» **TEXT**:
----------------------------------------

The plot above compares the TRAIN and TEST losses (on a log scale) after each epoch of training. They track each other well which indicates that our learned model has not simply memorized the training data. The change in (log) slope after ~100 epochs indicates that there is not much benefit in going much beyond 200 epochs with the current training loop.

Plot the final predictions for the TEST data, which look great:

In [15]:

net.eval()
y_pred = net(x_test).detach()
plt.plot(x_test.numpy(), y_pred.numpy(), 'b.', ms=10);
plt.plot(x_test.numpy(), y_test.numpy(), 'rx');

The typical error in $y$ is ~0.01, which we could have predicted from the final loss ~1e-4 shown above:

In [16]:

dy = (y_pred - y_test).reshape(-1).numpy()
plt.hist(dy, bins=20)
print(f'std(dy) = {np.std(dy):.3f}.')
print(f'MSE = mean(dy ** 2) = {np.mean(dy ** 2):.5f}.')

std(dy) = 0.008.
MSE = mean(dy ** 2) = 0.00007.

Preprocessing¶

Our input data is uniformly distributed on [-3,+3], which works well for this learning problem:

In [17]:

plt.hist(x_train.reshape(-1));

However, the ability to learn a model can be quite sensitive to the input distribution. To demonstrate this, compare learning with different linear transformations applied to $x$:

In [18]:

variations = {'x': x_train, '2x': 2 * x_train, 'x+3': x_train + 3}

In [19]:

torch.manual_seed(123)
net.train()
for label, x in variations.items():
    optimizer.load_state_dict(torch.load('opt.pth'))
    net.load_state_dict(torch.load('net.pth'))
    losses = []
    for epoch in range(200):
        y_pred = net(x)
        optimizer.zero_grad()
        loss = loss_fn(y_pred, y_train)
        losses.append(loss.data)
        loss.backward()
        optimizer.step()
    plt.plot(losses, '.', label=label)
plt.legend()
plt.xlabel('Training Epoch')
plt.ylabel('MSE Loss')
plt.yscale('log');

Note how seemingly trivial changes to the input data drastically impact our ability to learn the model!

The reason for this behavior is that individual modules have a range that their input distribution needs to cover for efficient learning. This is clearest for activation modules that saturate outside a narrow range centered on zero: they need inputs roughly centered on zero with enough samples probing their non-linearity but not too many samples saturating. A nice feature of ReLU is that it is scale invariant, although it still expects a distribution centered near zero (since it is not translation invariant).

----------------------------------------

» **MATERIAL SHOWN**:
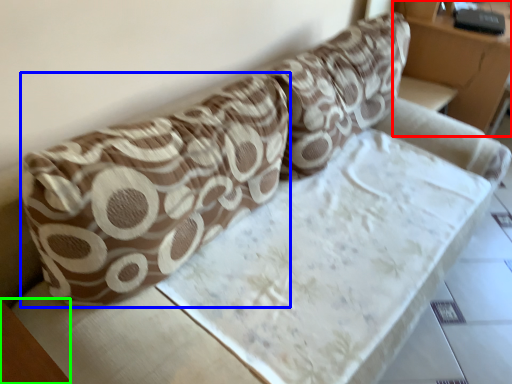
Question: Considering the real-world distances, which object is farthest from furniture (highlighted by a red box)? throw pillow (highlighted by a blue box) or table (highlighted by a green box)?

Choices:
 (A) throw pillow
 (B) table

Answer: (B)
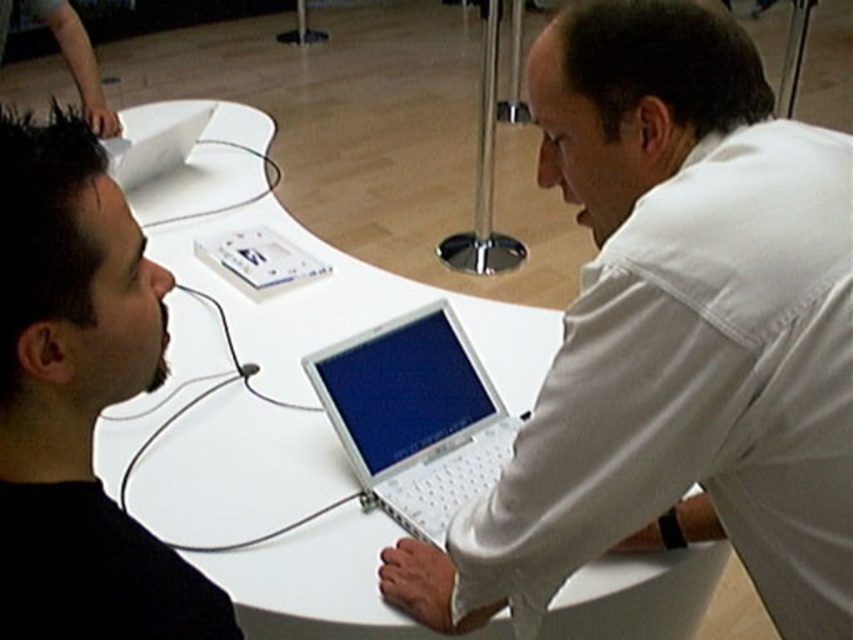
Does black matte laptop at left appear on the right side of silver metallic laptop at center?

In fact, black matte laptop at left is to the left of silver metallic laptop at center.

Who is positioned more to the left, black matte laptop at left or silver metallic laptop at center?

----------------------------------------

» **INSTRUCTIONS TO FOLLOW**: Please repeat, word for word, the stretch of the PyTorch training tutorial from "net.load_state_dict(torch.load('net.pth'))" through "plt.ylabel('MSE Loss')".

» **EXPECTED ANSWER**:
net.load_state_dict(torch.load('net.pth'))
    losses = []
    for epoch in range(200):
        y_pred = net(x)
        optimizer.zero_grad()
        loss = loss_fn(y_pred, y_train)
        losses.append(loss.data)
        loss.backward()
        optimizer.step()
    plt.plot(losses, '.', label=label)
plt.legend()
plt.xlabel('Training Epoch')
plt.ylabel('MSE Loss')